Posting a link to this page: Officially supported and contributed FreeRTOS code - some definitions to show the path for contributing your port once its running :slight_smile:

Once we get acceptable results :crossed_fingers: and clean core we will upload code to github.

Hi Joseph,

I’m able to trigger an interrupt on core1 from void vYieldCore( int xCoreID ) when executed on core0.
When you say “cause the core to run the scheduler”, which function exactly must be invoked in the ISR executed on core1?



Going over RP2040/port.c: void prvFIFOInterruptHandler() again,

My guess is that
should be invoked in the ISR. Is that correct?

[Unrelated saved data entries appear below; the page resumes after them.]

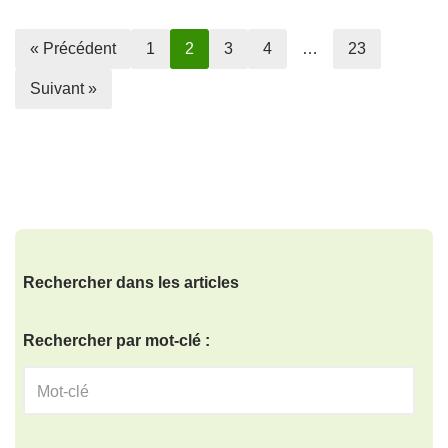
« Précédent
1
2
3
4
…
23
Suivant »
Rechercher dans les articles
Rechercher par mot-clé :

Another question. xPortStartSchedulerOnCore() is invoked on both core0 and core1, which suggests that the inter-core interrupt is registered on both cores. If so, core1 will also trigger an interrupt on core0 when vYieldCore( int xCoreID ) is invoked.

Is that correct?

Thanks a lot,


Yes, you will call portYIELD_FROM_ISR(TRUE). You can see that behavior here: FreeRTOS-Kernel/port.c at 4832377117b4198db43009f2b548497d9cdbf8da · FreeRTOS/FreeRTOS-Kernel · GitHub

Your second question is exactly correct. In the pico port, the FIFO interrupt is configured for both directions between the cores and either core can trigger portYIELD_FROM_ISR(TRUE) for the opposite core. This allows core B to reschedule core A for reasons other than tick. I.E. a write to a queue can cause a higher priority task(s) to unblock.